MATERIAL FOR THE TASK START

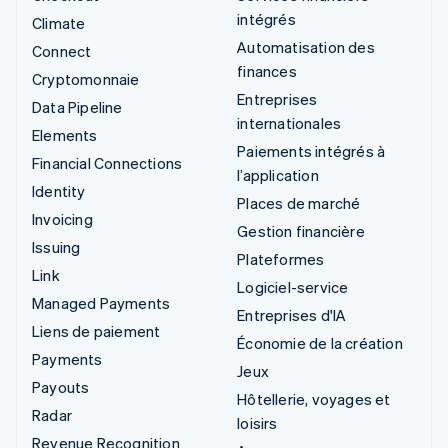
intégrés
Climate
Automatisation des
Connect
finances
Cryptomonnaie
Entreprises
Data Pipeline
internationales
Elements
Paiements intégrés à
Financial Connections
l’application
Identity
Places de marché
Invoicing
Gestion financière
Issuing
Plateformes
Link
Logiciel-service
Managed Payments
Entreprises d'IA
Liens de paiement
Économie de la création
Payments
Jeux
Payouts
Hôtellerie, voyages et
Radar
loisirs
Revenue Recognition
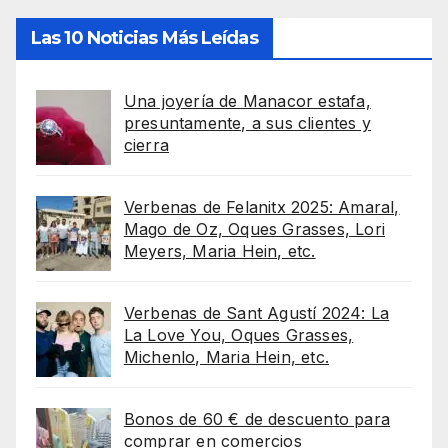
Las 10 Noticias Más Leídas
Una joyería de Manacor estafa,
presuntamente, a sus clientes y
cierra
Verbenas de Felanitx 2025: Amaral,
Mago de Oz, Oques Grasses, Lori
Meyers, Maria Hein, etc.
Verbenas de Sant Agustí 2024: La
La Love You, Oques Grasses,
Michenlo, Maria Hein, etc.
Bonos de 60 € de descuento para
comprar en comercios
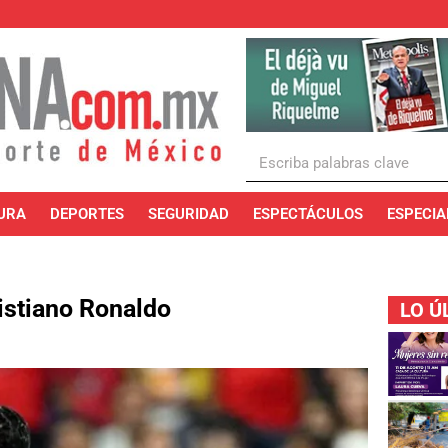
URA
DEPORTES
SEGURIDAD
ESPECTÁCULOS
ESPECIA
istiano Ronaldo
LO Ú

MATERIAL FOR THE TASK END

BRIEF -
Write out the records in full and exactly, omitting the pictures they hold.

PROBLEM SOLUTION -
intégrés
Climate
Automatisation des
Connect
finances
Cryptomonnaie
Entreprises
Data Pipeline
internationales
Elements
Paiements intégrés à
Financial Connections
l’application
Identity
Places de marché
Invoicing
Gestion financière
Issuing
Plateformes
Link
Logiciel-service
Managed Payments
Entreprises d'IA
Liens de paiement
Économie de la création
Payments
Jeux
Payouts
Hôtellerie, voyages et
Radar
loisirs
Revenue Recognition
Las 10 Noticias Más Leídas
Una joyería de Manacor estafa,
presuntamente, a sus clientes y
cierra
Verbenas de Felanitx 2025: Amaral,
Mago de Oz, Oques Grasses, Lori
Meyers, Maria Hein, etc.
Verbenas de Sant Agustí 2024: La
La Love You, Oques Grasses,
Michenlo, Maria Hein, etc.
Bonos de 60 € de descuento para
comprar en comercios
URA
DEPORTES
SEGURIDAD
ESPECTÁCULOS
ESPECIA
istiano Ronaldo
LO Ú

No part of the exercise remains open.